A concrete example uses a recipe PDF hosted on Amazon S3 (the URL points to a “recipes.pdf” document). After the program runs, it reports that documents have been added to the vector database. Then the assistant answers questions like ingredients and preparation steps—for example listing ingredient quantities (e.g., chicken, roasted peanuts) and returning directions for making specific dishes. The accuracy comes from retrieval: responses are generated using the most relevant chunks from the embedded PDF content stored in PG Vector.
Implementation details matter because the build depends on several libraries. The setup includes installing dependencies such as SQLAlchemy, PG Vector, psycopg binary, and PyPDF for PDF reading. The project also emphasizes that the same pattern can be repeated with other vector databases (the discussion names alternatives like Qdrant, Pinecone, LanceDB, ChromaDB, and SingleStore), but the walkthrough focuses on PG Vector and PG Vector 2.
The takeaway is less about a single chatbot and more about building an end-to-end agentic RAG pipeline: Docker-hosted vector storage → PDF ingestion via URL → embeddings + collection creation → assistant configured to search and respond.

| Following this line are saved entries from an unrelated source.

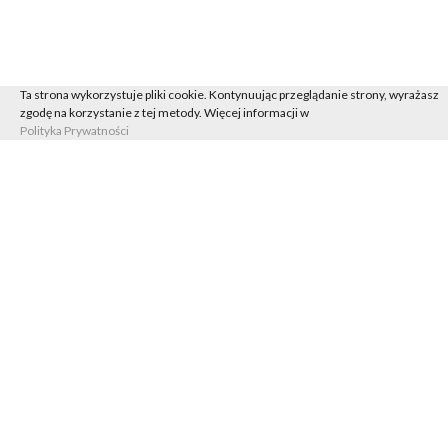
Ta strona wykorzystuje pliki cookie. Kontynuując przeglądanie strony, wyrażasz
zgodę na korzystanie z tej metody. Więcej informacji w
Polityka Prywatności
Regulamin
Polityka Prywatności
Kontakt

The assignment at the end pushes the same pipeline into a user-facing app using Streamlit, turning the backend workflow into an interactive front end for inputs and chat-style answers.
Cornell Notes
This build creates an agentic RAG system where an assistant answers questions by searching a vector database populated from PDFs. A local PG Vector instance runs in Docker, and a knowledge-base component ingests PDF URLs, extracts text, converts it into embeddings, and stores it in a named collection. The assistant is then configured with tools to (1) search the knowledge base, (2) read chat history, and (3) generate responses grounded in retrieved document chunks. A Gro API key is required to avoid defaulting to OpenAI models. The result is a chatbot that can answer questions like ingredients and directions from a recipe PDF, and the same pattern can be extended to other vector databases and wrapped in Streamlit.
Why does the code need a Gro API key instead of relying on defaults?
How does the system turn a PDF URL into something the assistant can search?
What role does Docker play in this setup?
What does the assistant configuration enable for retrieval and conversation?
What libraries are required to make the pipeline work end-to-end?
How is the recipe example validated in practice?
Review Questions
- What steps are required to go from a PDF URL to a searchable vector collection in PG Vector?
- Which assistant settings are necessary to enable knowledge-base retrieval and chat-history context?
- How would you adapt the same pipeline if you swapped PG Vector for another vector database mentioned in the walkthrough?
Key Points
- 1
Set the Gro API key explicitly to prevent unintended fallback to OpenAI models in multi-agent configurations.
- 2
Run PG Vector locally using Docker Desktop and capture the correct DB URL (including the exposed port).
- 3
Create a knowledge base that ingests PDF URLs, extracts text, generates embeddings, and stores them in a named PG Vector collection.
- 4
Instantiate an assistant wired to the knowledge base with retrieval enabled and chat-history reading turned on.
- 5
Install required dependencies (SQLAlchemy, PG Vector, psycopg binary, PyPDF) to support database access and PDF ingestion.
- 6
Use targeted questions (e.g., ingredients, directions) to verify that answers are grounded in retrieved PDF chunks.
- 7
Extend the backend RAG pipeline into an end-to-end app by wrapping it with Streamlit for a front-end chat experience.